WHAT IS EXPECTED = Using the data below, copy every line that contains the word "START".

Extracted data entries
==*==

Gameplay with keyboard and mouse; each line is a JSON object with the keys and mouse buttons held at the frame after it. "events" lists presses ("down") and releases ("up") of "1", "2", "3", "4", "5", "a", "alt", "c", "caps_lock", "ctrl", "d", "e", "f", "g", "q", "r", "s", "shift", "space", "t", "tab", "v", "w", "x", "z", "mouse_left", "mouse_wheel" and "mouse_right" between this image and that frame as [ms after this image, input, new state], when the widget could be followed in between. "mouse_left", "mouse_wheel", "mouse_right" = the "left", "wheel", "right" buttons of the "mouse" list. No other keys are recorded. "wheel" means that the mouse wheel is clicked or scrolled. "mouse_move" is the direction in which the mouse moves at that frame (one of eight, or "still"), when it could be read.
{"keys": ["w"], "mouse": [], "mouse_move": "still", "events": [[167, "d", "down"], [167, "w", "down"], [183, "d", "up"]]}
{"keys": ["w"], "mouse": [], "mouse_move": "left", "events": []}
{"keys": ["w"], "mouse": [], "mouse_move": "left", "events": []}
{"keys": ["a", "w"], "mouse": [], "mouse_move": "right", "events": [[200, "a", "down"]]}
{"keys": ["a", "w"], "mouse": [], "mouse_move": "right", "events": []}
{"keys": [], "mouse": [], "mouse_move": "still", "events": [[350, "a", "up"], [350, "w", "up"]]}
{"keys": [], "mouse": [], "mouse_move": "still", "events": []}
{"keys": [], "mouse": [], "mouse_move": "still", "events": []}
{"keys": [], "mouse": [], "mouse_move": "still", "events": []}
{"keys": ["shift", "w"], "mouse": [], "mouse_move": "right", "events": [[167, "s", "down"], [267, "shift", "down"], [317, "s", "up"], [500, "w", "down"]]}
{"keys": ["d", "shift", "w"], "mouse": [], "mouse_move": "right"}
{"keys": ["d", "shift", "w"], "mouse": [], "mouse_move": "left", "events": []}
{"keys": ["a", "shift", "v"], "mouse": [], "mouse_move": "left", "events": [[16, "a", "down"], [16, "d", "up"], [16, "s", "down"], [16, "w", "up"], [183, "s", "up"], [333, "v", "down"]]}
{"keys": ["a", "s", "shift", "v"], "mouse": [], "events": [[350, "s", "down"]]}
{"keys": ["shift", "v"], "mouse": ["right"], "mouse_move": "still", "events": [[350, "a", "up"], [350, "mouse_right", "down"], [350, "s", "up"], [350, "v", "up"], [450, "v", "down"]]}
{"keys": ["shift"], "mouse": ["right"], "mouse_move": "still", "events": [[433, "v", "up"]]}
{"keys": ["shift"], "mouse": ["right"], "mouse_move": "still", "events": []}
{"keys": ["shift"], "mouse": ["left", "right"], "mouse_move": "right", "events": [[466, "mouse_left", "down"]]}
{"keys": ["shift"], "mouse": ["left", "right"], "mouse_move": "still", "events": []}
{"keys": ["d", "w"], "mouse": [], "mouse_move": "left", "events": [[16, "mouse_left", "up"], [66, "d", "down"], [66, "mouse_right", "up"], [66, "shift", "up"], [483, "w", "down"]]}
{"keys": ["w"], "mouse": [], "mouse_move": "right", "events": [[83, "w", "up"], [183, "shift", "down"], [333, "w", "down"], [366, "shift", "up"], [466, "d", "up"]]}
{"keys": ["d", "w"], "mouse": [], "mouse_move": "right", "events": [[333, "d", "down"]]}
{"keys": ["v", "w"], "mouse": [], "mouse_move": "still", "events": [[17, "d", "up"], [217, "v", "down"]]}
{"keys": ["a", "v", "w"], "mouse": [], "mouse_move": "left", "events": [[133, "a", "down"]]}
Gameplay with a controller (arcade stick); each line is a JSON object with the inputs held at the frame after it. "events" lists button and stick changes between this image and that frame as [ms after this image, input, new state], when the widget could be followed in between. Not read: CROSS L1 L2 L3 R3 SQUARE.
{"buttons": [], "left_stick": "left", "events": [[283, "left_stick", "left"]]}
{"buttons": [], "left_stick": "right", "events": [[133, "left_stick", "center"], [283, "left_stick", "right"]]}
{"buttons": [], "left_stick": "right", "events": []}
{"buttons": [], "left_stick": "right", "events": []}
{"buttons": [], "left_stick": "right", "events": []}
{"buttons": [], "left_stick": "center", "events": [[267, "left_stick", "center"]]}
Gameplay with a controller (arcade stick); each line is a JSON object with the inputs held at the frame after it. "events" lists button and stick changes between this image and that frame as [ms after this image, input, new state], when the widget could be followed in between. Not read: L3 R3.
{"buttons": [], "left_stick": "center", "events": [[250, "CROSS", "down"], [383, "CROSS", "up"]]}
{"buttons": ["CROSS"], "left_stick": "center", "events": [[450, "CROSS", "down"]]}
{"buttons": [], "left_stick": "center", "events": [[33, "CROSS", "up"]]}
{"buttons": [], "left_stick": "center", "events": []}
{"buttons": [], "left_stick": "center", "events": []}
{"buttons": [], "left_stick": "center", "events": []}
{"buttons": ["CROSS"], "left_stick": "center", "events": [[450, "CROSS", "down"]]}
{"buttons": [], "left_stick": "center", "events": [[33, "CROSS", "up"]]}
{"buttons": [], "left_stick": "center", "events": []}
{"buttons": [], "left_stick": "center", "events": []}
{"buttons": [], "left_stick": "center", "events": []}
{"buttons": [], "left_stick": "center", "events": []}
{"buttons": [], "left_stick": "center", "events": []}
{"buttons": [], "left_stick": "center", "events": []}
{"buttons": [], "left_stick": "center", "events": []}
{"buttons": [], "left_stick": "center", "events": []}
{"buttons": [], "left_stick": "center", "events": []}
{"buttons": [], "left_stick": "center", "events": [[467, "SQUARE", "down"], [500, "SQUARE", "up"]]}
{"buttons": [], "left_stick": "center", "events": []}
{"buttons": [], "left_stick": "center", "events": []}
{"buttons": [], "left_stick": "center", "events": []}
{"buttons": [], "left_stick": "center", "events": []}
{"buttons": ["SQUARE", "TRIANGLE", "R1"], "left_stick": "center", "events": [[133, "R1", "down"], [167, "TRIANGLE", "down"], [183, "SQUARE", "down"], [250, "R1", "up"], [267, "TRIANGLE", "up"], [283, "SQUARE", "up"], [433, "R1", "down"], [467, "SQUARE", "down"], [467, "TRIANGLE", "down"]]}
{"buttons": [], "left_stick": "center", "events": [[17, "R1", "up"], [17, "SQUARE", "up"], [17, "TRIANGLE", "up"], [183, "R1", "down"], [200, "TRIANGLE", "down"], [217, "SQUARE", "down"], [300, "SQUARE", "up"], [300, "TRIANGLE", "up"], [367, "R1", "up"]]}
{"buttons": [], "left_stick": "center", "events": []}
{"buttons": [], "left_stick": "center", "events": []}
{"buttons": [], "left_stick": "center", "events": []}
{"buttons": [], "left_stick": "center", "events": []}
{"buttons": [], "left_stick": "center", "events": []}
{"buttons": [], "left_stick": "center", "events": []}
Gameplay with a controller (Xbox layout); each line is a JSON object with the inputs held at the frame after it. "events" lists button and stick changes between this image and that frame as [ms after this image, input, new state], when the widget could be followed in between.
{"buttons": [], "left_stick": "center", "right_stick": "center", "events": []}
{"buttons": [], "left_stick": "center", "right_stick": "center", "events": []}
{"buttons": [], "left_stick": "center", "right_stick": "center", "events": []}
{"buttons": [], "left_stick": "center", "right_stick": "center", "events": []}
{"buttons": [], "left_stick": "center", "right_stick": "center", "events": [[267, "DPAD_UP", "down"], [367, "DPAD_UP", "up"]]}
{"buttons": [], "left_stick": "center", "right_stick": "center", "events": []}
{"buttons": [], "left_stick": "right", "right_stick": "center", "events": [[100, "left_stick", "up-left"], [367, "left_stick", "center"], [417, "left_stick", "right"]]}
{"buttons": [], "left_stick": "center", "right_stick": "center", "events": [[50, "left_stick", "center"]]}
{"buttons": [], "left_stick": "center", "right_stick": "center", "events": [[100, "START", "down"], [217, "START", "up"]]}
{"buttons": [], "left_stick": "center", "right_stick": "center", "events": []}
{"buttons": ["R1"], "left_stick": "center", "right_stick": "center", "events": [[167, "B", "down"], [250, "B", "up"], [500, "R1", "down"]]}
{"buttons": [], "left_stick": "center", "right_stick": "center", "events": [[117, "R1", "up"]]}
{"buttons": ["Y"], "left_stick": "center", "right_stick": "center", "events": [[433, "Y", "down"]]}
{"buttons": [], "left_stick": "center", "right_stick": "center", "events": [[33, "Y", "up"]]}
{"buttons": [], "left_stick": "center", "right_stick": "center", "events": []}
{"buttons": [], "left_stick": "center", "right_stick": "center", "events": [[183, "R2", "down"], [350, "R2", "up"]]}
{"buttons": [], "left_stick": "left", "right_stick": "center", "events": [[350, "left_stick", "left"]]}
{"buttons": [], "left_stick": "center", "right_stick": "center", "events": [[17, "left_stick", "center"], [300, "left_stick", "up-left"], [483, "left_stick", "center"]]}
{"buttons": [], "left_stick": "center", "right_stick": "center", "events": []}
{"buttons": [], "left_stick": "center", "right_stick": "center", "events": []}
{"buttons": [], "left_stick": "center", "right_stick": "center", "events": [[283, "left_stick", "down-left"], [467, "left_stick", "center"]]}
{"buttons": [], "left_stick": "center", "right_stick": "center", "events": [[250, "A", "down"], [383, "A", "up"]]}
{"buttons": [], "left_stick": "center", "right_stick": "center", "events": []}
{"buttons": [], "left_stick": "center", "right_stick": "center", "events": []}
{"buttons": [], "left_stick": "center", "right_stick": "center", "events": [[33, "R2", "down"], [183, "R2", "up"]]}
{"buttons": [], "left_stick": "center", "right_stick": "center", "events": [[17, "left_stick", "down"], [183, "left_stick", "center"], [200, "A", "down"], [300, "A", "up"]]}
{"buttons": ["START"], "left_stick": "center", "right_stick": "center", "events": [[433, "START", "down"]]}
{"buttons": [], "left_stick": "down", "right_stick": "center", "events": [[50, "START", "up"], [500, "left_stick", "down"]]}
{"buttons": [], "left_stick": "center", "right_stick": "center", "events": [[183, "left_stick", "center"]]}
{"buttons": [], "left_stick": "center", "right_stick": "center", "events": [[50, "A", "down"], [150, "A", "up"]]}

==*==

EXPECTED ANSWER =
{"buttons": [], "left_stick": "center", "right_stick": "center", "events": [[100, "START", "down"], [217, "START", "up"]]}
{"buttons": ["START"], "left_stick": "center", "right_stick": "center", "events": [[433, "START", "down"]]}
{"buttons": [], "left_stick": "down", "right_stick": "center", "events": [[50, "START", "up"], [500, "left_stick", "down"]]}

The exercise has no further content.